紳士ならざる者の心理学―天才・龍之介がゆく! (ノン・ノベル 838)

紳士ならざる者の心理学―天才・龍之介がゆく! (ノン・ノベル 838)

大学研究室で起きた新作ゲーム試作機盗難と感電死の不可解な連鎖。偶然か、それとも…。人間心理の盲点を突く驚愕のトリックとは。天地龍之介が難事件に挑む。痛快本格ミステリー『龍之介がゆく!』シリーズ最新刊。日販MARCより引用

今回は学習プレイランド落成まで。ついにここまで来ましたねぇ、最後に光章が感慨深げに龍之介を眺める気持ちが分かります。この後は果たしてどうなることやら。

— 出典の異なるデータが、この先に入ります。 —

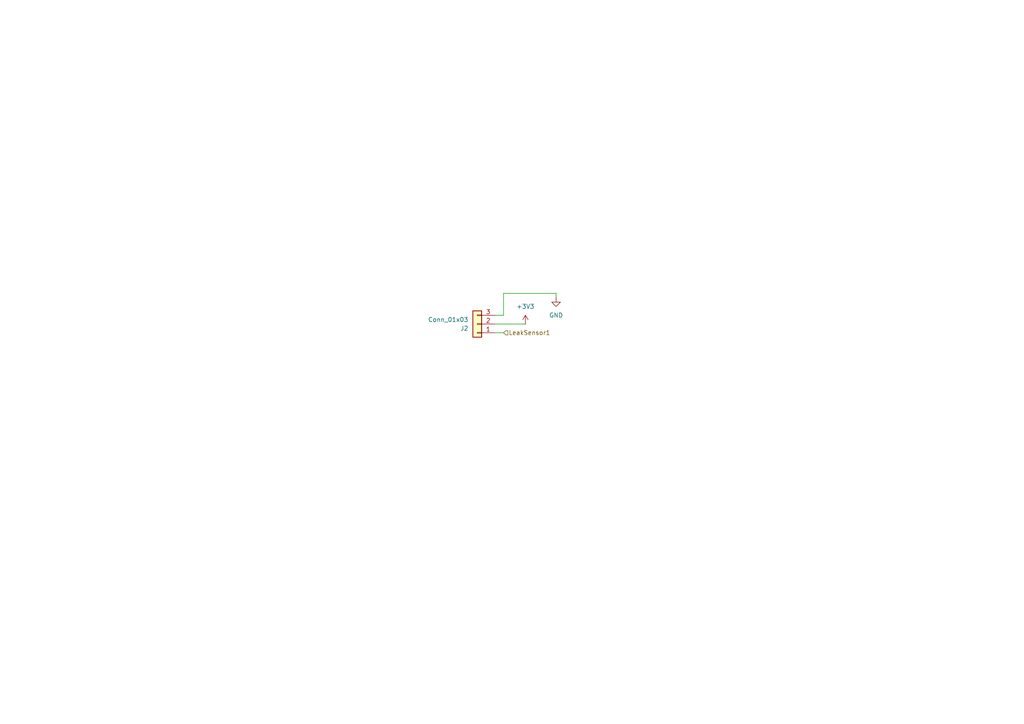
<source format=kicad_sch>
(kicad_sch
	(version 20250114)
	(generator "eeschema")
	(generator_version "9.0")
	(uuid "bd805566-0c8e-416a-b69b-ed6a3029a8ec")
	(paper "A4")
	
	(wire
		(pts
			(xy 146.05 91.44) (xy 146.05 85.09)
		)
		(stroke
			(width 0)
			(type default)
		)
		(uuid "0d309a72-a281-4d9a-9537-0e347d0b68ee")
	)
	(wire
		(pts
			(xy 146.05 96.52) (xy 143.51 96.52)
		)
		(stroke
			(width 0)
			(type default)
		)
		(uuid "6af7b07b-9ae9-409d-a4ec-d8831a5fcab7")
	)
	(wire
		(pts
			(xy 143.51 93.98) (xy 152.4 93.98)
		)
		(stroke
			(width 0)
			(type default)
		)
		(uuid "b1a8dd9c-a3ca-43df-9be0-e24a08740907")
	)
	(wire
		(pts
			(xy 146.05 85.09) (xy 161.29 85.09)
		)
		(stroke
			(width 0)
			(type default)
		)
		(uuid "c6ddac6d-88be-4e32-8291-7865dcffb0f2")
	)
	(wire
		(pts
			(xy 146.05 91.44) (xy 143.51 91.44)
		)
		(stroke
			(width 0)
			(type default)
		)
		(uuid "cca20de4-220a-4ef6-8207-05ad0e198c3d")
	)
	(wire
		(pts
			(xy 161.29 85.09) (xy 161.29 86.36)
		)
		(stroke
			(width 0)
			(type default)
		)
		(uuid "ef302bb0-4251-4f92-93d6-c966028d70b7")
	)
	(hierarchical_label "LeakSensor1"
		(shape input)
		(at 146.05 96.52 0)
		(effects
			(font
				(size 1.27 1.27)
			)
			(justify left)
		)
		(uuid "5bf493db-8137-4b47-97e4-60502fa93431")
	)
	(symbol
		(lib_id "Connector_Generic:Conn_01x03")
		(at 138.43 93.98 180)
		(unit 1)
		(exclude_from_sim no)
		(in_bom yes)
		(on_board yes)
		(dnp no)
		(fields_autoplaced yes)
		(uuid "0b265a8c-0973-4a2e-8a81-6b5df5f941e6")
		(property "Reference" "J2"
			(at 135.89 95.25 0)
			(effects
				(font
					(size 1.27 1.27)
				)
				(justify left)
			)
		)
		(property "Value" "Conn_01x03"
			(at 135.89 92.71 0)
			(effects
				(font
					(size 1.27 1.27)
				)
				(justify left)
			)
		)
		(property "Footprint" "WaterBlaster:MOLEX_436500317"
			(at 138.43 93.98 0)
			(effects
				(font
					(size 1.27 1.27)
				)
				(hide yes)
			)
		)
		(property "Datasheet" "~"
			(at 138.43 93.98 0)
			(effects
				(font
					(size 1.27 1.27)
				)
				(hide yes)
			)
		)
		(property "Description" ""
			(at 138.43 93.98 0)
			(effects
				(font
					(size 1.27 1.27)
				)
			)
		)
		(pin "1"
			(uuid "6f615c2f-adf2-43cd-a83a-daf73de1c540")
		)
		(pin "2"
			(uuid "cae3b5fe-462d-4e01-a9d1-b36eb27b66df")
		)
		(pin "3"
			(uuid "95018f4a-3adb-42bc-8c25-53266a2c6eff")
		)
		(instances
			(project "Untitled"
				(path "/0895377a-03f8-4af3-8e11-b3fb12fb744e/15154781-2c8c-45cb-a585-6f034c69e19e"
					(reference "J2")
					(unit 1)
				)
			)
		)
	)
	(symbol
		(lib_id "power:+3V3")
		(at 152.4 93.98 0)
		(unit 1)
		(exclude_from_sim no)
		(in_bom yes)
		(on_board yes)
		(dnp no)
		(fields_autoplaced yes)
		(uuid "f607f5fd-5961-467a-9102-60dc3bf7f542")
		(property "Reference" "#PWR06"
			(at 152.4 97.79 0)
			(effects
				(font
					(size 1.27 1.27)
				)
				(hide yes)
			)
		)
		(property "Value" "+3V3"
			(at 152.4 88.9 0)
			(effects
				(font
					(size 1.27 1.27)
				)
			)
		)
		(property "Footprint" ""
			(at 152.4 93.98 0)
			(effects
				(font
					(size 1.27 1.27)
				)
				(hide yes)
			)
		)
		(property "Datasheet" ""
			(at 152.4 93.98 0)
			(effects
				(font
					(size 1.27 1.27)
				)
				(hide yes)
			)
		)
		(property "Description" "Power symbol creates a global label with name \"+3V3\""
			(at 152.4 93.98 0)
			(effects
				(font
					(size 1.27 1.27)
				)
				(hide yes)
			)
		)
		(pin "1"
			(uuid "20b6059d-11c9-489a-8a81-233edf95d3e3")
		)
		(instances
			(project "Untitled"
				(path "/0895377a-03f8-4af3-8e11-b3fb12fb744e/15154781-2c8c-45cb-a585-6f034c69e19e"
					(reference "#PWR06")
					(unit 1)
				)
			)
		)
	)
	(symbol
		(lib_id "power:GND")
		(at 161.29 86.36 0)
		(unit 1)
		(exclude_from_sim no)
		(in_bom yes)
		(on_board yes)
		(dnp no)
		(fields_autoplaced yes)
		(uuid "f755b95d-33a9-478d-a9c9-0c9ef258195f")
		(property "Reference" "#PWR07"
			(at 161.29 92.71 0)
			(effects
				(font
					(size 1.27 1.27)
				)
				(hide yes)
			)
		)
		(property "Value" "GND"
			(at 161.29 91.44 0)
			(effects
				(font
					(size 1.27 1.27)
				)
			)
		)
		(property "Footprint" ""
			(at 161.29 86.36 0)
			(effects
				(font
					(size 1.27 1.27)
				)
				(hide yes)
			)
		)
		(property "Datasheet" ""
			(at 161.29 86.36 0)
			(effects
				(font
					(size 1.27 1.27)
				)
				(hide yes)
			)
		)
		(property "Description" "Power symbol creates a global label with name \"GND\" , ground"
			(at 161.29 86.36 0)
			(effects
				(font
					(size 1.27 1.27)
				)
				(hide yes)
			)
		)
		(pin "1"
			(uuid "c70cb7e3-2742-490b-ac06-58920274db4b")
		)
		(instances
			(project "Untitled"
				(path "/0895377a-03f8-4af3-8e11-b3fb12fb744e/15154781-2c8c-45cb-a585-6f034c69e19e"
					(reference "#PWR07")
					(unit 1)
				)
			)
		)
	)
)

</source>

特に出来がいいのは表題作の「紳士ならざる者の心理学」と「見られていた密室」。
「紳士ならざる者の心理学」は「どうやって被害者にその行動を取らせたのか」と「如何に試作ゲーム機は持ち出されたのか」の2点を心理学で解き明かす21世紀本格の見本のような一編。ゲーム機持ち出しのトリックの見事さは言うまでもないけども、自分としては「被害者を如何に左回りさせたか」の意外で納得のいく理由はさすが柄刀氏、感服でした。


また「見られていた密室」は柄刀版「スイス時計の謎」。犯人と被害者の行き詰る、そして被害者の深い思考の結果生まれた最高の短編でした。被害者の残したダイイングメッセージから論理的に一意に犯人を導き出すロジックは美しい。